Cumhurbaşkanı Erdoğan, bu anlayışla son 16 yılda sadece ekonomide, siyasette, diplomaside değil, üniversitelerin demokratikleşmesinde, özgürleşmesinde de önemli adımlar attıklarını aktardı. 

"TÜBİTAK ve TÜBA´ya önemli görevler düşüyor" 
Erdoğan, şu değerlendirmelerde bulundu: 

"Artık fiziki güvenliğinizi siber güvenlikle dijital sanayiyle yerli yazılımla yapay zekayla tahkim etmiyorsanız kendi kendinizi kandırıyorsunuz demektir. Hudutlarımızın korunmasına gösterdiğimiz hassasiyeti ülkemizin ürettiği verilerin korunmasına aynen göstermek durumundayız. Bugün siber saldırılar ve açıklar, devletin güvenliği ile kişi mahremiyetini ihlal eden en büyük tehditlerdendir. Geliştirdiğimiz ´Ahtapot´ yazılımı, bir kuvvet komutanlığımızın karargahına yapılan siber saldırıyı başarıyla engelledi ve gerçekleşecek bir NATO tatbikatına dahil edildi. Türkiye artık bilimsel araştırmalarda sınır tanımıyor. Uzaydan kutuplara kadar her noktada çalışmalar yürütüyoruz. İki hafta önce 20 yıllık bir hayali gerçekleştirip Uzay Ajansı´nı kurduk. Böylece ülkemizi uzay araştırmaları ve teknolojisinde süper lige taşıyacak tarihi bir adım attık." 

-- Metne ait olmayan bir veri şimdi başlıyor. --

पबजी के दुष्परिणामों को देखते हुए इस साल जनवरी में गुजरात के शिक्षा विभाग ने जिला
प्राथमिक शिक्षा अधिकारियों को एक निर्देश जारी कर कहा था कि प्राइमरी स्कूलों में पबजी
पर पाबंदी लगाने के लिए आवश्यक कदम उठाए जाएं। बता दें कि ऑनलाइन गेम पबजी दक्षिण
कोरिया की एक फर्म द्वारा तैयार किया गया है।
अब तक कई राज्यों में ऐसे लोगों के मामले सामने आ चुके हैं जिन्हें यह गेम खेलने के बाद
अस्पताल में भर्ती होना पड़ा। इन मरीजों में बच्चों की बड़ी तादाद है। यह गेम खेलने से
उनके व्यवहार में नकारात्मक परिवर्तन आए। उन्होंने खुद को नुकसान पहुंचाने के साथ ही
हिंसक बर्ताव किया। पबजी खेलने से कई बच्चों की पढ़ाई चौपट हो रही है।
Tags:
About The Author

Bilim ve teknolojide kayda değer bir sıçrama yapmak için çok çalışılması gerektiğine işaret eden Erdoğan, savunma sektöründe gösterilen başarının yazılım, finans, sağlık, enerji ve diğer kritik teknoloji alanlarında da yakalayıp ekonomik bağımsızlığın perçinlenmesi gerektiğini söyledi. 

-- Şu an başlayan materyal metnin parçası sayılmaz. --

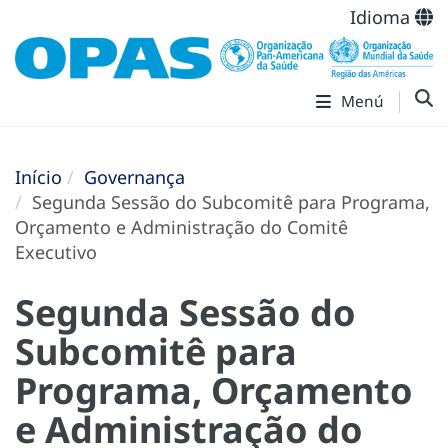
Idioma
Menú
Início
Governança
Segunda Sessão do Subcomitê para Programa,
Orçamento e Administração do Comitê
Executivo
Segunda Sessão do
Subcomitê para
Programa, Orçamento
e Administração do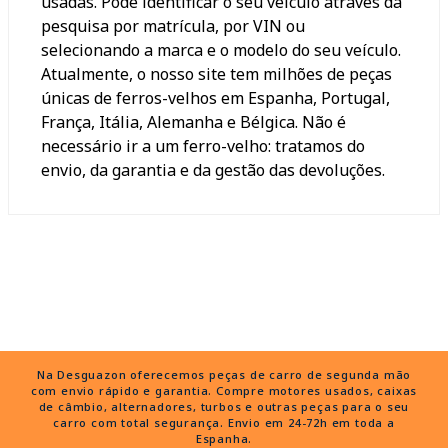
usadas. Pode identificar o seu veículo através da
pesquisa por matrícula, por VIN ou
selecionando a marca e o modelo do seu veículo.
Atualmente, o nosso site tem milhões de peças
únicas de ferros-velhos em Espanha, Portugal,
França, Itália, Alemanha e Bélgica. Não é
necessário ir a um ferro-velho: tratamos do
envio, da garantia e da gestão das devoluções.
Na Desguazon oferecemos peças de carro de segunda mão
com envio rápido e garantia. Compre motores usados, caixas
de câmbio, alternadores, turbos e outras peças para o seu
carro com total segurança. Envio em 24-72h em toda a
Espanha.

Türkiye´deki bilim ve eğitim kuruluşlarından beklentinin düşünen, merak eden, araştıran, soruşturan ve sürekli daha ileriye gitmeyi hedefleyen bir anlayışın topluma yerleştirilmesi olduğunu ifade eden Erdoğan, bu konuda TÜBİTAK ve TÜBA´ya önemli görevler düştüğünü kaydetti. 

Gayretleriyle emekleriyle birikimleriyle eserleriyle bilim dünyasına, Türkiye´ye ve insanlığa katkılar sağlayanlara şükranlarını sunan Erdoğan, ödül alan bilim insanlarını tebrik etti.